Bill McKibben is the author of a dozen books about the environment, beginning with The End of Nature in 1989, which is regarded as the first book for a general audience on climate change. He is co-founder of the grassroots climate organization 350.org, which has coordinated 15,000 rallies in 189 countries since 2009. Time Magazine called him “the planet’s best green journalist” and The Boston Globe said in 2010 that he was “probably the country’s most important environmentalist.” The Schumann Distinguished Scholar at Middlebury College, he holds honorary degrees from a dozen colleges, including the Universities of Massachusetts and Maine, the State University of New York, and Whittier and Colgate Colleges. In 2011 he was elected a fellow of the American Academy of Arts and Sciences.
McKibben grew up in suburban Lexington, Massachusetts. He was president of the Harvard Crimson newspaper in college. After graduating from Harvard, he joined the The New Yorker magazine as a staff writer, and wrote much of the “Talk of the Town” column from 1982 to early 1987.
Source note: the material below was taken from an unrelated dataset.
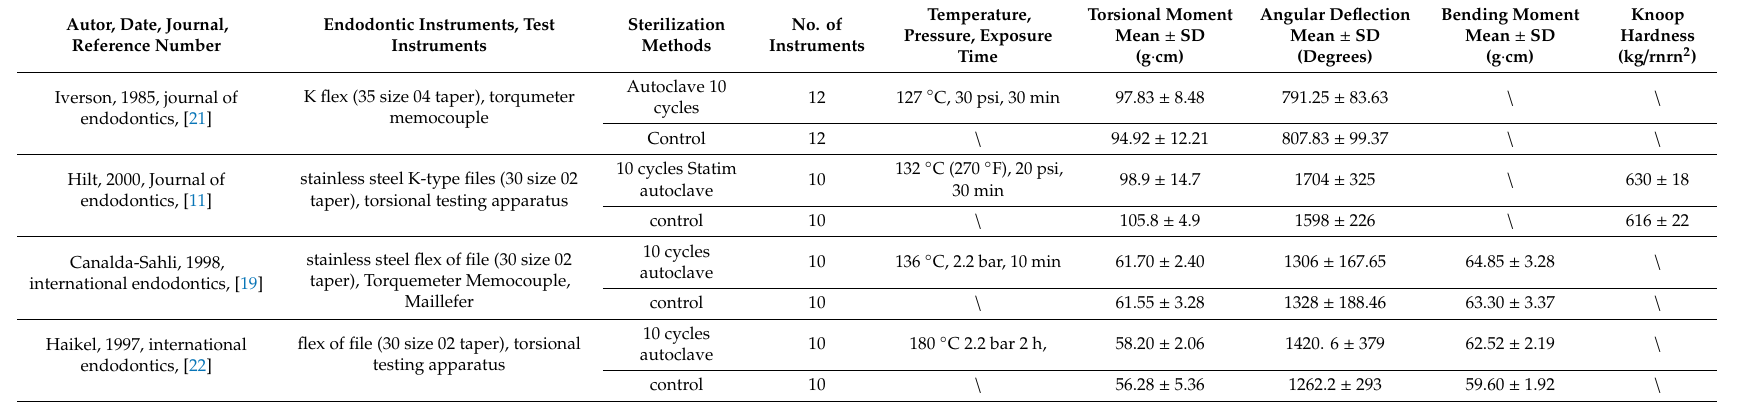
Table 4. Extracted data from selected studies (tertiary outcome and quaternary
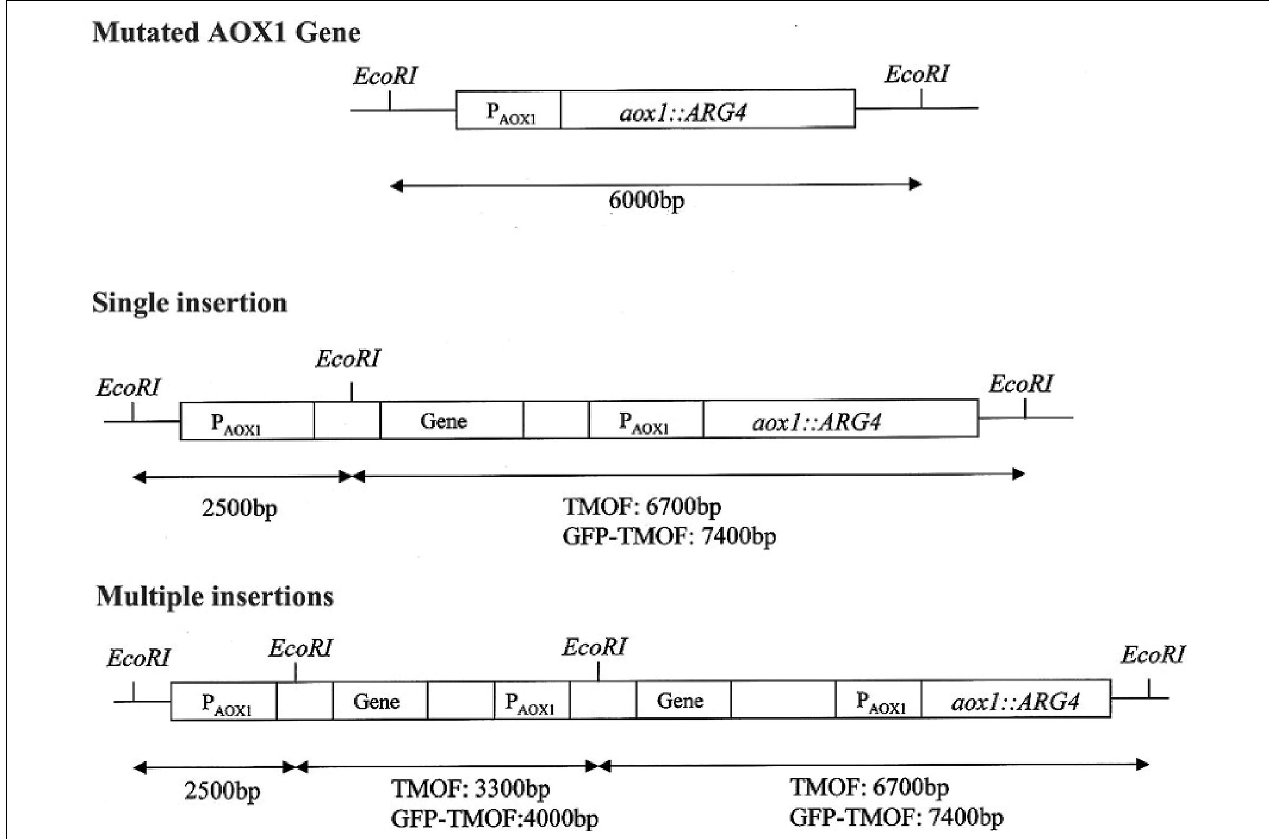
FIGURE 3 | Genetic map of KM71 and KM71H cells with mutation at the aox 1 and its promoter showing the DNA size and Eco RI restriction sites. A genetic map after a single insertion of tmf A and gfp-tmf A including Eco RI restriction sites and expected restriction fragments after Eco RI digestion. A genetic map of multiple insertion of tmf A and gfp-tmf A including additional Eco RI sites and restriction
His first book, The End of Nature, was published in 1989 by Random House after being serialized in The New Yorker. Subsequent books include Hope, Human and Wild, about Curitiba, Brazil and Kerala, India, which he cites as examples of people living more lightly on the earth; The Comforting Whirlwind: God, Job, and the Scale of Creation, about the Book of Job and the environment; Maybe One, about human population; Enough, about what he sees as the existential dangers of genetic engineering; and Wandering Home about a long solo hiking trip from his current home in the mountains east of Lake Champlain in Ripton, Vermont back to his longtime neighborhood of the Adirondacks.
In March 2007 McKibben published Deep Economy: the Wealth of Communities and the Durable Future. It addresses what the author sees as shortcomings of the growth economy and envisions a transition to more local-scale enterprise. His most recent book is Oil and Honey: The Education of an Unlikely Activist.
McKibben currently resides with his wife, writer Sue Halpern, and his daughter, Sophie, in Ripton, Vermont.